[Saved data entries]
————

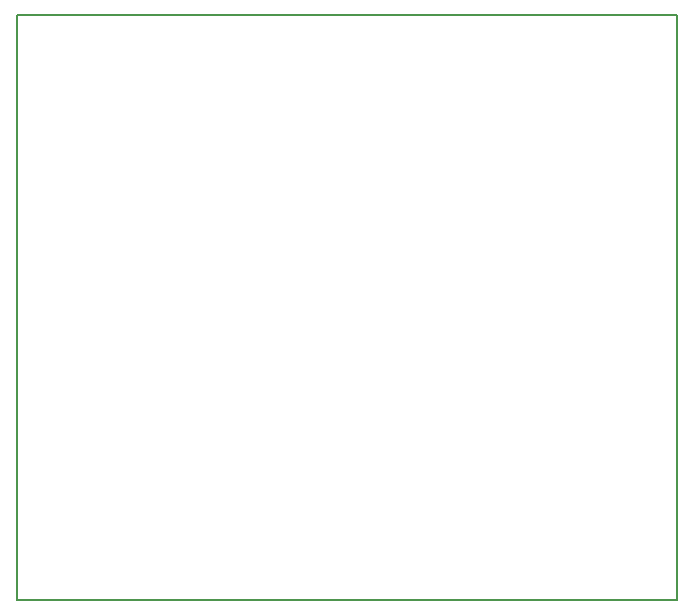
<source format=gbr>
%TF.GenerationSoftware,KiCad,Pcbnew,4.0.7*%
%TF.CreationDate,2018-03-28T14:10:15+02:00*%
%TF.ProjectId,esp8266-ws2811-pcb,657370383236362D7773323831312D70,rev?*%
%TF.FileFunction,Profile,NP*%
%FSLAX46Y46*%
G04 Gerber Fmt 4.6, Leading zero omitted, Abs format (unit mm)*
G04 Created by KiCad (PCBNEW 4.0.7) date Wed Mar 28 14:10:15 2018*
%MOMM*%
%LPD*%
G01*
G04 APERTURE LIST*
%ADD10C,0.100000*%
%ADD11C,0.150000*%
G04 APERTURE END LIST*
D10*
D11*
X138430000Y-123190000D02*
X138430000Y-73660000D01*
X194310000Y-123190000D02*
X138430000Y-123190000D01*
X194310000Y-73660000D02*
X194310000Y-123190000D01*
X138430000Y-73660000D02*
X194310000Y-73660000D01*
M02*

</source>
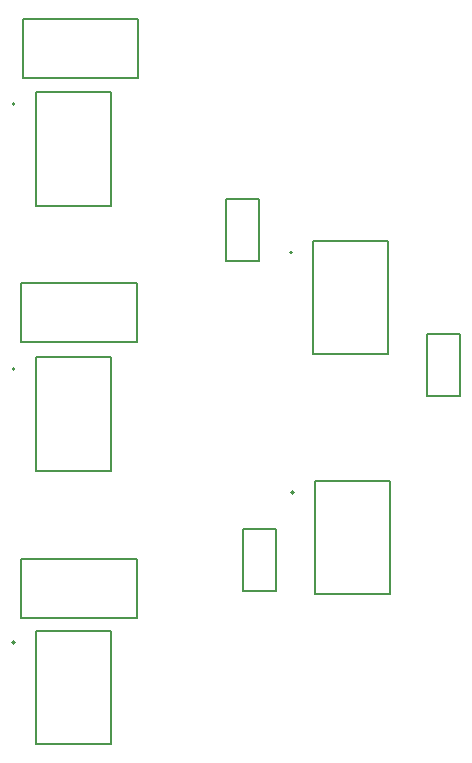
<source format=gbr>
%TF.GenerationSoftware,Altium Limited,Altium Designer,23.3.1 (30)*%
G04 Layer_Color=16711935*
%FSLAX26Y26*%
%MOIN*%
%TF.SameCoordinates,8F501EFE-F143-482A-9327-88418F9FCBED*%
%TF.FilePolarity,Positive*%
%TF.FileFunction,Other,Top_3D_Body*%
%TF.Part,Single*%
G01*
G75*
%TA.AperFunction,NonConductor*%
%ADD34C,0.007874*%
%ADD37C,0.005000*%
D34*
X2190709Y1150000D02*
G03*
X2190709Y1150000I-3937J0D01*
G01*
X2185709Y1950000D02*
G03*
X2185709Y1950000I-3937J0D01*
G01*
X1260709Y650000D02*
G03*
X1260709Y650000I-3937J0D01*
G01*
Y1561500D02*
G03*
X1260709Y1561500I-3937J0D01*
G01*
Y2445000D02*
G03*
X1260709Y2445000I-3937J0D01*
G01*
X2634882Y1677362D02*
X2745118D01*
X2634882Y1472638D02*
Y1677362D01*
Y1472638D02*
X2745118D01*
Y1677362D01*
X1964882Y1922441D02*
X2075118D01*
Y2127165D01*
X1964882D02*
X2075118D01*
X1964882Y1922441D02*
Y2127165D01*
X1672520Y2532559D02*
Y2727835D01*
X1287480Y2532559D02*
X1672520D01*
X1287480D02*
Y2727835D01*
X1672520D01*
X1282480Y927835D02*
X1667520D01*
X1282480Y732559D02*
Y927835D01*
Y732559D02*
X1667520D01*
Y927835D01*
X1282480Y1847835D02*
X1667520D01*
X1282480Y1652559D02*
Y1847835D01*
Y1652559D02*
X1667520D01*
Y1847835D01*
X2130118Y822441D02*
Y1027165D01*
X2019882Y822441D02*
X2130118D01*
X2019882D02*
Y1027165D01*
X2130118D01*
D37*
X2260000Y1188780D02*
X2510000D01*
X2260000Y811221D02*
X2510000D01*
X2260000D02*
Y1188780D01*
X2510000Y811221D02*
Y1188780D01*
X2255000Y1988780D02*
X2505000D01*
X2255000Y1611220D02*
X2505000D01*
X2255000D02*
Y1988780D01*
X2505000Y1611220D02*
Y1988780D01*
X1580000Y311221D02*
Y688779D01*
X1330000Y311221D02*
Y688779D01*
Y311221D02*
X1580000D01*
X1330000Y688779D02*
X1580000D01*
Y1222720D02*
Y1600280D01*
X1330000Y1222720D02*
Y1600280D01*
Y1222720D02*
X1580000D01*
X1330000Y1600280D02*
X1580000D01*
Y2106220D02*
Y2483780D01*
X1330000Y2106220D02*
Y2483780D01*
Y2106220D02*
X1580000D01*
X1330000Y2483780D02*
X1580000D01*
%TF.MD5,e7a85a42eebfb5f576fde40fe2b8d505*%
M02*

</source>
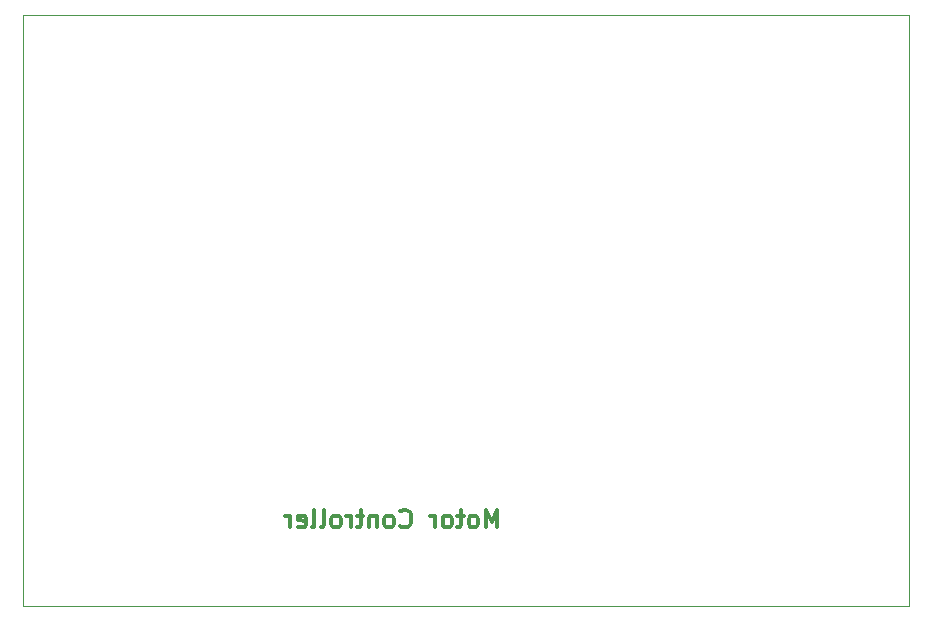
<source format=gbo>
G04 #@! TF.FileFunction,Legend,Bot*
%FSLAX46Y46*%
G04 Gerber Fmt 4.6, Leading zero omitted, Abs format (unit mm)*
G04 Created by KiCad (PCBNEW (2015-11-10 BZR 6307, Git a988d7a)-product) date Thu 12 Nov 2015 09:17:27 PM EST*
%MOMM*%
G01*
G04 APERTURE LIST*
%ADD10C,0.100000*%
%ADD11C,0.300000*%
G04 APERTURE END LIST*
D10*
X113000000Y-150000000D02*
X113000000Y-100000000D01*
X188000000Y-150000000D02*
X113000000Y-150000000D01*
X188000000Y-100000000D02*
X188000000Y-150000000D01*
X113000000Y-100000000D02*
X188000000Y-100000000D01*
D11*
X153192856Y-143378571D02*
X153192856Y-141878571D01*
X152692856Y-142950000D01*
X152192856Y-141878571D01*
X152192856Y-143378571D01*
X151264284Y-143378571D02*
X151407142Y-143307143D01*
X151478570Y-143235714D01*
X151549999Y-143092857D01*
X151549999Y-142664286D01*
X151478570Y-142521429D01*
X151407142Y-142450000D01*
X151264284Y-142378571D01*
X151049999Y-142378571D01*
X150907142Y-142450000D01*
X150835713Y-142521429D01*
X150764284Y-142664286D01*
X150764284Y-143092857D01*
X150835713Y-143235714D01*
X150907142Y-143307143D01*
X151049999Y-143378571D01*
X151264284Y-143378571D01*
X150335713Y-142378571D02*
X149764284Y-142378571D01*
X150121427Y-141878571D02*
X150121427Y-143164286D01*
X150049999Y-143307143D01*
X149907141Y-143378571D01*
X149764284Y-143378571D01*
X149049998Y-143378571D02*
X149192856Y-143307143D01*
X149264284Y-143235714D01*
X149335713Y-143092857D01*
X149335713Y-142664286D01*
X149264284Y-142521429D01*
X149192856Y-142450000D01*
X149049998Y-142378571D01*
X148835713Y-142378571D01*
X148692856Y-142450000D01*
X148621427Y-142521429D01*
X148549998Y-142664286D01*
X148549998Y-143092857D01*
X148621427Y-143235714D01*
X148692856Y-143307143D01*
X148835713Y-143378571D01*
X149049998Y-143378571D01*
X147907141Y-143378571D02*
X147907141Y-142378571D01*
X147907141Y-142664286D02*
X147835713Y-142521429D01*
X147764284Y-142450000D01*
X147621427Y-142378571D01*
X147478570Y-142378571D01*
X144978570Y-143235714D02*
X145049999Y-143307143D01*
X145264285Y-143378571D01*
X145407142Y-143378571D01*
X145621427Y-143307143D01*
X145764285Y-143164286D01*
X145835713Y-143021429D01*
X145907142Y-142735714D01*
X145907142Y-142521429D01*
X145835713Y-142235714D01*
X145764285Y-142092857D01*
X145621427Y-141950000D01*
X145407142Y-141878571D01*
X145264285Y-141878571D01*
X145049999Y-141950000D01*
X144978570Y-142021429D01*
X144121427Y-143378571D02*
X144264285Y-143307143D01*
X144335713Y-143235714D01*
X144407142Y-143092857D01*
X144407142Y-142664286D01*
X144335713Y-142521429D01*
X144264285Y-142450000D01*
X144121427Y-142378571D01*
X143907142Y-142378571D01*
X143764285Y-142450000D01*
X143692856Y-142521429D01*
X143621427Y-142664286D01*
X143621427Y-143092857D01*
X143692856Y-143235714D01*
X143764285Y-143307143D01*
X143907142Y-143378571D01*
X144121427Y-143378571D01*
X142978570Y-142378571D02*
X142978570Y-143378571D01*
X142978570Y-142521429D02*
X142907142Y-142450000D01*
X142764284Y-142378571D01*
X142549999Y-142378571D01*
X142407142Y-142450000D01*
X142335713Y-142592857D01*
X142335713Y-143378571D01*
X141835713Y-142378571D02*
X141264284Y-142378571D01*
X141621427Y-141878571D02*
X141621427Y-143164286D01*
X141549999Y-143307143D01*
X141407141Y-143378571D01*
X141264284Y-143378571D01*
X140764284Y-143378571D02*
X140764284Y-142378571D01*
X140764284Y-142664286D02*
X140692856Y-142521429D01*
X140621427Y-142450000D01*
X140478570Y-142378571D01*
X140335713Y-142378571D01*
X139621427Y-143378571D02*
X139764285Y-143307143D01*
X139835713Y-143235714D01*
X139907142Y-143092857D01*
X139907142Y-142664286D01*
X139835713Y-142521429D01*
X139764285Y-142450000D01*
X139621427Y-142378571D01*
X139407142Y-142378571D01*
X139264285Y-142450000D01*
X139192856Y-142521429D01*
X139121427Y-142664286D01*
X139121427Y-143092857D01*
X139192856Y-143235714D01*
X139264285Y-143307143D01*
X139407142Y-143378571D01*
X139621427Y-143378571D01*
X138264284Y-143378571D02*
X138407142Y-143307143D01*
X138478570Y-143164286D01*
X138478570Y-141878571D01*
X137478570Y-143378571D02*
X137621428Y-143307143D01*
X137692856Y-143164286D01*
X137692856Y-141878571D01*
X136335714Y-143307143D02*
X136478571Y-143378571D01*
X136764285Y-143378571D01*
X136907142Y-143307143D01*
X136978571Y-143164286D01*
X136978571Y-142592857D01*
X136907142Y-142450000D01*
X136764285Y-142378571D01*
X136478571Y-142378571D01*
X136335714Y-142450000D01*
X136264285Y-142592857D01*
X136264285Y-142735714D01*
X136978571Y-142878571D01*
X135621428Y-143378571D02*
X135621428Y-142378571D01*
X135621428Y-142664286D02*
X135550000Y-142521429D01*
X135478571Y-142450000D01*
X135335714Y-142378571D01*
X135192857Y-142378571D01*
M02*

</source>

————

From the entries above, copy every line that holds the word "FileFunction".

%TF.FileFunction,Profile,NP*%
%TF.FileFunction,Other,Top_3D_Body*%
G04 #@! TF.FileFunction,Legend,Bot*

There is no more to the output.